Text section —
I am just explaining @yash_chauhan28 answer here.
Let the array be A =[1, 4, 3, 5, 2, 7, 4, 9, 8]. Divide it into segments of size BUCKET_SIZE (say ROOT(N)).
then, it will look like A = [1, 4, 3] [5, 2, 7] [4, 9, 8]. Then sort each segment separately and stor these somewhere else, DO NOT modify the array A.
for this purpose lets say we created a list of vectors B = [1, 3, 4] [2, 5, 7] [4, 9, 8]
For update query, say, add 4 from 2 to 8 (1-based indexing). Do naive updation on array A for range which partially overlap with buckets, these are the elements which lies at the extremes of the update range, and then again sort these effected buckets and update vector list B. There can be at most two effected buckets.
For segments which lies completely inside update range, just add value 4 to their lazy term.
In our example, after updation array A would be = [1, 7, 8] [2, 5, 7] [8, 13, 8]
4 --- lazy term of segment 2
and B = [1, 7, 8] [2, 5, 7] [8, 8, 13]
We just needed to sort two segments of size ROOT(N), time = O(ROOT(N) * log N)
also we needed to add value 4 to the middle segments which can be at most ROOT(N)
Total update time = O(ROOT(N) + ROOT(N) * LogN) = *O(ROOT(N)LogN)
Query is straight forward. Naively count the elements of array A from the extreme which partially overlaps with query range.
For middle O(ROOT(N)) segments do a binary search for k + lazy(segment), in vector list B. Time = O(ROOT(N) * LogN)
Thus each query is answered in O(ROOT(N) * LogN)
For O(Log^2(N)) solution which @glebodin proposed, you can read rachitjain’s answer on this link.
There is also a Log(N) per each query solution explained at the last in that link.

Exercise instructions —
1: Answer these questions about the post:
(a) What array does the post use as its example at the start?
(b) At most how many affected buckets can there be in an update?
(c) In the middle segments, what value is the binary search done for?
2: Reproduce the section of the post that begins with the words containing "also we needed" and ends with "with query range.".
The items after this point come from a different source.

Collected data —
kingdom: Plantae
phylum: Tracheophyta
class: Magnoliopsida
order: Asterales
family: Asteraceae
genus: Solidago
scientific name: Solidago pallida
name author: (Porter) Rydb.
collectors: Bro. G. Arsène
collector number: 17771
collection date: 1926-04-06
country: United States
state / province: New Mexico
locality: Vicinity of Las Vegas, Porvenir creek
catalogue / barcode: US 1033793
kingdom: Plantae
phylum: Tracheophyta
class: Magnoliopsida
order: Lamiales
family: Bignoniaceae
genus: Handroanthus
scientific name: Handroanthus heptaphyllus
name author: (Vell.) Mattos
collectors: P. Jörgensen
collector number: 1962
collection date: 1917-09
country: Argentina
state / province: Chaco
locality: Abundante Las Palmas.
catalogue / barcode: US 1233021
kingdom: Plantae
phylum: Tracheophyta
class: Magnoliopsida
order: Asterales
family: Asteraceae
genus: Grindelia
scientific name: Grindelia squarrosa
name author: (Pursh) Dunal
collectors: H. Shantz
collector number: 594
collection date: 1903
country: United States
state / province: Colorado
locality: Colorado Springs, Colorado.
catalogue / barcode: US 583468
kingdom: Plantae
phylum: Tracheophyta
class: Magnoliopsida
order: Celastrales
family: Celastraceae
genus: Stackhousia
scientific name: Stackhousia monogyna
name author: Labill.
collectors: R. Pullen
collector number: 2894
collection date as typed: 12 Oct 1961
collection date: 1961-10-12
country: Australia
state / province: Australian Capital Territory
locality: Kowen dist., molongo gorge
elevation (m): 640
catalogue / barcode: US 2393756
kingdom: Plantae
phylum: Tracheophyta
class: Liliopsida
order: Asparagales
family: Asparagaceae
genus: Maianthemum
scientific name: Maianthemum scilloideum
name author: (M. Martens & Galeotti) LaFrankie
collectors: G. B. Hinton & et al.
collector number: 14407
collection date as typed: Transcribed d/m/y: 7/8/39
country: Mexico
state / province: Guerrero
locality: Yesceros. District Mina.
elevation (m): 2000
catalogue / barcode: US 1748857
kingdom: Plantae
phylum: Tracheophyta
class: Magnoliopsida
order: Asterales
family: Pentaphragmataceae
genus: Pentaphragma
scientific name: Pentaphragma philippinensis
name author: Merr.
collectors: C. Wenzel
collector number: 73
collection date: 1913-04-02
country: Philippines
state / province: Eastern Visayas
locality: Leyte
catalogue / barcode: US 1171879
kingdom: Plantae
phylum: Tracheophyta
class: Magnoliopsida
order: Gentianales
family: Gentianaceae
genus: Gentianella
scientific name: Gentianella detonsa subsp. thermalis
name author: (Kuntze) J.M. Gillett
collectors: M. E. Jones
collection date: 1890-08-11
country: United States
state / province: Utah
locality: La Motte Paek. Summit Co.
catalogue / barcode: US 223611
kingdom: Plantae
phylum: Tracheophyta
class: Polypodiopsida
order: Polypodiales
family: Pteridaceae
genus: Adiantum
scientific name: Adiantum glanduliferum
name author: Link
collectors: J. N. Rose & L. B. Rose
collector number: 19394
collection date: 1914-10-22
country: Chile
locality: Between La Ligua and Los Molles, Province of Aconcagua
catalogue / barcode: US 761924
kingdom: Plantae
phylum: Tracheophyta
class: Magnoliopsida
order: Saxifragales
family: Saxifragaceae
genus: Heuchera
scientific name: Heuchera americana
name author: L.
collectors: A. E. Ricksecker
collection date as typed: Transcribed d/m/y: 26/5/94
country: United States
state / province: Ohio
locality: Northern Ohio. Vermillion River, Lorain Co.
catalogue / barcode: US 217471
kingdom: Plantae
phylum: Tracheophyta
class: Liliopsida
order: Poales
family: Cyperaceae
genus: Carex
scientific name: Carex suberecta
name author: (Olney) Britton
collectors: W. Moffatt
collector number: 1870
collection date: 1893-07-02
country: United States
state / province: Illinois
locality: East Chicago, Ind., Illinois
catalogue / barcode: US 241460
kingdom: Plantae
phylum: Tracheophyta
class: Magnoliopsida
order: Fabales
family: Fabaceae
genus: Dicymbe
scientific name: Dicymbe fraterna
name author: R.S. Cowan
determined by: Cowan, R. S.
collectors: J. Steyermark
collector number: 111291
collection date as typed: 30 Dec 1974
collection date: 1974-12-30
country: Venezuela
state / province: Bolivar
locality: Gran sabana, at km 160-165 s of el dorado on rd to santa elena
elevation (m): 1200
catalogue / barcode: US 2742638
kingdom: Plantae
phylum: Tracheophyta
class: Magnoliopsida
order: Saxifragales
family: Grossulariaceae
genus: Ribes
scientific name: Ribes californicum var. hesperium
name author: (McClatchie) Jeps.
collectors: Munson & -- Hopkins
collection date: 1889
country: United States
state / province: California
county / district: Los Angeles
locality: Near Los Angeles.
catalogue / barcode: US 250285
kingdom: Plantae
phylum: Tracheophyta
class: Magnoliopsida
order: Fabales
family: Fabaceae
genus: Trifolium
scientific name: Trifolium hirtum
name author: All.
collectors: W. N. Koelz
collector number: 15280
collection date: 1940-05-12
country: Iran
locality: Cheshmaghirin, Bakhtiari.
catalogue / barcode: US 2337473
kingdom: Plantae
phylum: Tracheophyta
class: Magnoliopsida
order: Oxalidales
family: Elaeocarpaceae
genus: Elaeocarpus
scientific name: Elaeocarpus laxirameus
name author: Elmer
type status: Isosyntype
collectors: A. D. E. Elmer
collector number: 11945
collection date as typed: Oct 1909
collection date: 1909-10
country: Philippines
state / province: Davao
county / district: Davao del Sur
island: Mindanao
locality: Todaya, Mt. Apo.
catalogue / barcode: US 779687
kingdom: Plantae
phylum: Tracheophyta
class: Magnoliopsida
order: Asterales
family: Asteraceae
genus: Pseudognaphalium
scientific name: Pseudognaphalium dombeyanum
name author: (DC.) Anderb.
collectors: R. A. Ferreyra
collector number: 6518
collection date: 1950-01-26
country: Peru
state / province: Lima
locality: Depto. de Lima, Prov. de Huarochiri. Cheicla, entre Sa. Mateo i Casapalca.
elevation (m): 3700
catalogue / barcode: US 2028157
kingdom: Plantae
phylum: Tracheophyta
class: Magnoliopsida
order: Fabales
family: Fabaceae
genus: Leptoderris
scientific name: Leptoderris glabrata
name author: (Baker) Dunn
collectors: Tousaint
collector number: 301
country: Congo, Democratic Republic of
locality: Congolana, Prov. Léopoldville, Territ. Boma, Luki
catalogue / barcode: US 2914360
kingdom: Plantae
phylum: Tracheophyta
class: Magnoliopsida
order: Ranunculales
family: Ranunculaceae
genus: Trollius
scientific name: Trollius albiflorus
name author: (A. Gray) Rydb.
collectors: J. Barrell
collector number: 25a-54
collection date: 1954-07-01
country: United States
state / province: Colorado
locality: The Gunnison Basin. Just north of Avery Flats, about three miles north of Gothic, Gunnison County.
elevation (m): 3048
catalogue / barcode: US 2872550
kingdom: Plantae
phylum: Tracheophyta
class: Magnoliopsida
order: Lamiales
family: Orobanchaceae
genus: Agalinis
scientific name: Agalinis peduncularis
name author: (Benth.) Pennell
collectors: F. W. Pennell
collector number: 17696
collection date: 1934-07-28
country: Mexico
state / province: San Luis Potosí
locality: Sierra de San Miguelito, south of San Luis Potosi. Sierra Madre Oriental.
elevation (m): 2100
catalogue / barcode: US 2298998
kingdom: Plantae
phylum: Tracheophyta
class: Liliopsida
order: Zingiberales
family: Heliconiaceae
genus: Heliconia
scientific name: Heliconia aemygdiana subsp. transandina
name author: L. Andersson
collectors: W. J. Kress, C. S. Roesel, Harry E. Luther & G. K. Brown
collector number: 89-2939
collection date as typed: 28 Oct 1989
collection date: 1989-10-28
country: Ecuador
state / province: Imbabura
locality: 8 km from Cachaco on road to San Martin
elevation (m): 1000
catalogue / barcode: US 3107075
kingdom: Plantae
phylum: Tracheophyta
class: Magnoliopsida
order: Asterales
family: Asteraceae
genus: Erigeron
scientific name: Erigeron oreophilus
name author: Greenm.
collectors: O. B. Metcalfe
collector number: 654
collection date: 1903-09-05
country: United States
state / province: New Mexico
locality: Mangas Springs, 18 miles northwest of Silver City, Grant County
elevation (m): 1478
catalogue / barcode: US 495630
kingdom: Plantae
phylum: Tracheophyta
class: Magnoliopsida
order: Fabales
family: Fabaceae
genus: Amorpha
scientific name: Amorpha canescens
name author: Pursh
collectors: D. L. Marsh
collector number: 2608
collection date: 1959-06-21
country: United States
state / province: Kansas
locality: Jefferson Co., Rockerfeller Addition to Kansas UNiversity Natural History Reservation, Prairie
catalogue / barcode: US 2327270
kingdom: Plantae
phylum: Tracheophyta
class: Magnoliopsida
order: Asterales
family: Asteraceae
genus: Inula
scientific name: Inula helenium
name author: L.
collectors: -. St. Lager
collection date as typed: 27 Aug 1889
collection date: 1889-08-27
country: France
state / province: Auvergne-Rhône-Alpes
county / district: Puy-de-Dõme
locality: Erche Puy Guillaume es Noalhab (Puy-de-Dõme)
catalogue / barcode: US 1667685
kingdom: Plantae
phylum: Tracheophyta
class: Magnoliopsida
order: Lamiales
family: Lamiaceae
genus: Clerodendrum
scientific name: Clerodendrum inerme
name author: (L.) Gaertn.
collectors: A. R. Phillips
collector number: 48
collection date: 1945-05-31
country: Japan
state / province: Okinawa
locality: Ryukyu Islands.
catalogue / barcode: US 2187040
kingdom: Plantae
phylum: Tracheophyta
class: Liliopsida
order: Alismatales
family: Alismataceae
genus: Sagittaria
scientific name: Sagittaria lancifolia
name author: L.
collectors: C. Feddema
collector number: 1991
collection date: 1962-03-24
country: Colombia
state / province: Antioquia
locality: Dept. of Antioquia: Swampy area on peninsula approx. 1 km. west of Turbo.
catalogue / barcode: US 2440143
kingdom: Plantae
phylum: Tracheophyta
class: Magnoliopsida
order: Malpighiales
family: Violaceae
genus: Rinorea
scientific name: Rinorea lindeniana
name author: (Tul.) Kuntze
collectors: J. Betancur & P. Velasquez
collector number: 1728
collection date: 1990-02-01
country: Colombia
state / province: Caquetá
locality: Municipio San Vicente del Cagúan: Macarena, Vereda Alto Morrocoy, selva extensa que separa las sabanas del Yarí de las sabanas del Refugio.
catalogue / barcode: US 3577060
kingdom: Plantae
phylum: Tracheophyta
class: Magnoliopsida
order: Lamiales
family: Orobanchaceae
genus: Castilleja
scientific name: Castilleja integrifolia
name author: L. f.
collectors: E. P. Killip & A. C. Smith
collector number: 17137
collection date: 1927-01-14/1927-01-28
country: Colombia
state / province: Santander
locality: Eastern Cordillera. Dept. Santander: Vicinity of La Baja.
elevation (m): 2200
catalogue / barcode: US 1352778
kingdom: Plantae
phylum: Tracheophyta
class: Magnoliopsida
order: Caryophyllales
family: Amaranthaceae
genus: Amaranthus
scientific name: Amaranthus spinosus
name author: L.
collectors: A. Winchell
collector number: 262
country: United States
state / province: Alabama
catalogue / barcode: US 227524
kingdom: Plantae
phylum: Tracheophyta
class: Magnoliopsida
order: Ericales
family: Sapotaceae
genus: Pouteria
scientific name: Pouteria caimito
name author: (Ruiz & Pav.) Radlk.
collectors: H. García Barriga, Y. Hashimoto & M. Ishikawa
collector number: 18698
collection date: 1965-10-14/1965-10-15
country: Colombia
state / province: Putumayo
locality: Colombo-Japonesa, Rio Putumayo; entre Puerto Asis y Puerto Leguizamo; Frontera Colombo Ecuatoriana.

Answers by item —
1:
(a) A = [1, 4, 3, 5, 2, 7, 4, 9, 8]
(b) Two
(c) k + lazy(segment)

2:
also we needed to add value 4 to the middle segments which can be at most ROOT(N)
Total update time = O(ROOT(N) + ROOT(N) * LogN) = *O(ROOT(N)LogN)
Query is straight forward. Naively count the elements of array A from the extreme which partially overlaps with query range.